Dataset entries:
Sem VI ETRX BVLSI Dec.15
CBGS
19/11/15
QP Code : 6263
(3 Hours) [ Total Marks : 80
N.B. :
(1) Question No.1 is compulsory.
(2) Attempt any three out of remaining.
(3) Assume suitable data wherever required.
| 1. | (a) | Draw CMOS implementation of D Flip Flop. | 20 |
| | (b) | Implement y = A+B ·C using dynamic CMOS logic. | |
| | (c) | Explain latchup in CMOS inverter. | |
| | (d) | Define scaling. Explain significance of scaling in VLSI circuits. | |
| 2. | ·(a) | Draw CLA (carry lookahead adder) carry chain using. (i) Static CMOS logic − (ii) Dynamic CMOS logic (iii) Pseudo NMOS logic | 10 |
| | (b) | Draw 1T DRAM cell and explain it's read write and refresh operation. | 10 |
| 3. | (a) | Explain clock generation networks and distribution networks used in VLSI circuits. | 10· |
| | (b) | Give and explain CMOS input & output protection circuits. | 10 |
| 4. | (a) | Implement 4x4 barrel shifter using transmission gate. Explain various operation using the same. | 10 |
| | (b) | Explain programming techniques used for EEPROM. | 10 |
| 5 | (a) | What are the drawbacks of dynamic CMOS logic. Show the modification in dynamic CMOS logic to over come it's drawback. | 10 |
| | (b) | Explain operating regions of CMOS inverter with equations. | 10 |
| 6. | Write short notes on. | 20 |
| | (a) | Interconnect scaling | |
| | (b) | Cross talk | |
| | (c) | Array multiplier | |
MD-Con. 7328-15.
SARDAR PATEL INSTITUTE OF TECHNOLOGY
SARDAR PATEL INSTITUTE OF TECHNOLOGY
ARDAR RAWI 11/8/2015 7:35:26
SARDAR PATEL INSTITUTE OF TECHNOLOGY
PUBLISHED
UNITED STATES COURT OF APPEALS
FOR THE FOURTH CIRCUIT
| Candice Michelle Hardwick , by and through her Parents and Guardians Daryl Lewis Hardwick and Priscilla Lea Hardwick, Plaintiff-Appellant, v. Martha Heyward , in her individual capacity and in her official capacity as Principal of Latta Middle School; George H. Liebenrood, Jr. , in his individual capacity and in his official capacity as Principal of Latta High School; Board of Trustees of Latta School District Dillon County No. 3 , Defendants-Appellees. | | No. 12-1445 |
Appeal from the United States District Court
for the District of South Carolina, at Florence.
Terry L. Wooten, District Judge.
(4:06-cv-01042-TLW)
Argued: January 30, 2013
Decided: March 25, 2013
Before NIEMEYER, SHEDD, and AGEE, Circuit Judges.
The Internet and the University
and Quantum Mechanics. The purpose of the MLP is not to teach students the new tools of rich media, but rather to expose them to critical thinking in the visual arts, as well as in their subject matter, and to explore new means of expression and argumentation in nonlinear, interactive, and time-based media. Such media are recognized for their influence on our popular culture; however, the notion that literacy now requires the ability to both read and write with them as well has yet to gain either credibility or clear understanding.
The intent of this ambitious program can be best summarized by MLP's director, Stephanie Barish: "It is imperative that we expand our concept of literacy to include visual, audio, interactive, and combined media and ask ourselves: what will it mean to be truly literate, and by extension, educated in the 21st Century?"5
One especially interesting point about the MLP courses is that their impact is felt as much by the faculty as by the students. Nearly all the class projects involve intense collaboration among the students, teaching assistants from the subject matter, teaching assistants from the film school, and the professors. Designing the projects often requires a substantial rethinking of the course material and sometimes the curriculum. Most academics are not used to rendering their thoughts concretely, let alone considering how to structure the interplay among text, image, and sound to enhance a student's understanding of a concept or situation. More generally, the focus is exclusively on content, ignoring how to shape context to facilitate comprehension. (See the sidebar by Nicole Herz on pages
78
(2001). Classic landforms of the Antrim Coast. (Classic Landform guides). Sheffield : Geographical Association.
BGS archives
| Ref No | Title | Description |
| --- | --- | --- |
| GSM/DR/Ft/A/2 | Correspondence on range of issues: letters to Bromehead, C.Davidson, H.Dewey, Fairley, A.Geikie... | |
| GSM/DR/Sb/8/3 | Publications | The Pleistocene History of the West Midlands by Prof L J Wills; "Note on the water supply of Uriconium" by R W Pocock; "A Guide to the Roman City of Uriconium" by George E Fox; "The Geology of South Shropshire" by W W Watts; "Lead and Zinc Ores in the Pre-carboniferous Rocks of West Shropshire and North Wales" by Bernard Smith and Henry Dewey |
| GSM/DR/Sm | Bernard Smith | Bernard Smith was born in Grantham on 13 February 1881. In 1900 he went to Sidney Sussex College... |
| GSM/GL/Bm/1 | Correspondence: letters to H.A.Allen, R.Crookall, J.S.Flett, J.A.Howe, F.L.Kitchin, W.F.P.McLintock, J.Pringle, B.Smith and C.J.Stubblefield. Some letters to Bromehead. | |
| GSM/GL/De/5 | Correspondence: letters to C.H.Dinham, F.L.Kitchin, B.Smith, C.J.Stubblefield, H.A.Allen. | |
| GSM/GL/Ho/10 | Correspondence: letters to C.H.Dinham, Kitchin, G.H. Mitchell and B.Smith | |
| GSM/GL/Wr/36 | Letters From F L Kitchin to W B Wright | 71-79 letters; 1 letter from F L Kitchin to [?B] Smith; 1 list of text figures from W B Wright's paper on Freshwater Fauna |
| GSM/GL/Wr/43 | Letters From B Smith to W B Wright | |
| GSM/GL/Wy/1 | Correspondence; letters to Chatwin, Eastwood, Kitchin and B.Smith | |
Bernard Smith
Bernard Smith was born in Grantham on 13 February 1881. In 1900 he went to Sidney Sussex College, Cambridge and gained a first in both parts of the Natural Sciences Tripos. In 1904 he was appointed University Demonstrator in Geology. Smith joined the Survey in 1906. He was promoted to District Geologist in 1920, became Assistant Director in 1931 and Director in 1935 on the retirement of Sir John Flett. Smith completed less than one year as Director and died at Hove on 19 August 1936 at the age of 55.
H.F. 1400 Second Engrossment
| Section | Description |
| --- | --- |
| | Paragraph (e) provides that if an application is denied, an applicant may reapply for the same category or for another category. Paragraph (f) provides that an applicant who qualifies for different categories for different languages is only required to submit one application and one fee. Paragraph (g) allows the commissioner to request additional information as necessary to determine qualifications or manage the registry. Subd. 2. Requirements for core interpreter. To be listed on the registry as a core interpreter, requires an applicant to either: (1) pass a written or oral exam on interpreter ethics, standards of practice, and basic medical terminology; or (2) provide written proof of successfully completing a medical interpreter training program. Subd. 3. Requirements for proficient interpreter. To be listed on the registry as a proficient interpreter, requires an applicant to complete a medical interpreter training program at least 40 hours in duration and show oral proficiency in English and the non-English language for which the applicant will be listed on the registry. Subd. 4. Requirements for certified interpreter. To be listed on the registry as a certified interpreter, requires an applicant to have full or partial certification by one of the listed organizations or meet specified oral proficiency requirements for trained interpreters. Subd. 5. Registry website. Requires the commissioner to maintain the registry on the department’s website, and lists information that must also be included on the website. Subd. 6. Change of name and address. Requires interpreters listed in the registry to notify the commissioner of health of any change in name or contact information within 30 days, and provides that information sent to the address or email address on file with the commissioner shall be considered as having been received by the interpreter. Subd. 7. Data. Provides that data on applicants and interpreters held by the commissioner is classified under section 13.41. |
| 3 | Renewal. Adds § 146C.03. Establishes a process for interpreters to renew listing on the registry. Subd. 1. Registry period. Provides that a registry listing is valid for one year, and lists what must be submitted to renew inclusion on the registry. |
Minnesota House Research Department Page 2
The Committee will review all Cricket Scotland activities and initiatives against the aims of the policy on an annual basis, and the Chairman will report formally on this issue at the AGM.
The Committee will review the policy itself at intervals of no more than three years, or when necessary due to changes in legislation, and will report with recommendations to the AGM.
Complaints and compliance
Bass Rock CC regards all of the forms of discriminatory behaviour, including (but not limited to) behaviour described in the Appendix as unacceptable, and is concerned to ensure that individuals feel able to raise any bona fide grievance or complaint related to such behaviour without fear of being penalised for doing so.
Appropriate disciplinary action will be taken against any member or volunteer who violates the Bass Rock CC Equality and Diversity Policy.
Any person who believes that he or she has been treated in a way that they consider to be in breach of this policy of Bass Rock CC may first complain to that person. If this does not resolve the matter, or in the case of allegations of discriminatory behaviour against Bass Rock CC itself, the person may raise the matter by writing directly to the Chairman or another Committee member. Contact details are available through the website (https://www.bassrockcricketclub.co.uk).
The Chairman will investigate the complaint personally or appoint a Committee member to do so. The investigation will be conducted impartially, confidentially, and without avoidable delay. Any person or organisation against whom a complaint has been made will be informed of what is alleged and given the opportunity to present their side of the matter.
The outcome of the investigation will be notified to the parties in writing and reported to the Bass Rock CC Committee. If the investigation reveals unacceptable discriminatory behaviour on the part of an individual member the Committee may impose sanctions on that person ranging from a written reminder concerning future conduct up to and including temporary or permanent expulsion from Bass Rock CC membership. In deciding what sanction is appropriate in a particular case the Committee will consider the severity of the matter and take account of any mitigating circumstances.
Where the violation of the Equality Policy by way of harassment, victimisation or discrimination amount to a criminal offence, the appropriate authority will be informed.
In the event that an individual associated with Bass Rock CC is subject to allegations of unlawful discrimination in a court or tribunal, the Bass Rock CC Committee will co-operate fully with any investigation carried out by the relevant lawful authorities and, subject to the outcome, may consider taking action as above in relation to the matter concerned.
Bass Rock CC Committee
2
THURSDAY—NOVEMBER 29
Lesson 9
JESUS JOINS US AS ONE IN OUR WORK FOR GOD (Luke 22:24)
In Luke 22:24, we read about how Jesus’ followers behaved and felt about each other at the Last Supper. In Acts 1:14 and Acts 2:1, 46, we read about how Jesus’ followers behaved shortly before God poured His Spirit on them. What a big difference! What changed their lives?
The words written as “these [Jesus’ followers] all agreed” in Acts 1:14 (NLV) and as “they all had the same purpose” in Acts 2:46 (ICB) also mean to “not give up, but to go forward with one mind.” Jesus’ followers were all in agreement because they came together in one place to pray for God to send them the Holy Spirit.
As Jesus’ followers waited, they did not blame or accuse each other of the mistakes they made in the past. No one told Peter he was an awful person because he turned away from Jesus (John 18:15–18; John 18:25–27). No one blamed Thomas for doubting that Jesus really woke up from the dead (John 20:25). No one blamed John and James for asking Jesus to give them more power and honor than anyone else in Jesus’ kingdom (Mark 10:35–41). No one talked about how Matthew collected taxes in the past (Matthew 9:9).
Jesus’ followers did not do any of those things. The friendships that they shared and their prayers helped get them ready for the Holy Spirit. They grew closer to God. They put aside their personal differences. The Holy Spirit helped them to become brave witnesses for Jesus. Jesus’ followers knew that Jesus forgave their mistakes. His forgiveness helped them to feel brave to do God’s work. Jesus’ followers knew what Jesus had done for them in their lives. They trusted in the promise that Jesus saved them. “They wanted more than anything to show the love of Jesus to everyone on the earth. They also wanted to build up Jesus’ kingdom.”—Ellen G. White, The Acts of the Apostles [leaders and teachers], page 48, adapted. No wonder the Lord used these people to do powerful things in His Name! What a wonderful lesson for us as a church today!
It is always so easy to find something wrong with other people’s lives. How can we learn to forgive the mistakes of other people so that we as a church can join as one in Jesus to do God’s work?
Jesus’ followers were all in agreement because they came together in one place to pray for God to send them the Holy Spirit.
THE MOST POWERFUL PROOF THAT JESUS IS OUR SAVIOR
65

- What to do -
Each line of the records that holds the word "Description" should be copied out.

- Response box -
| Ref No | Title | Description |
| Section | Description |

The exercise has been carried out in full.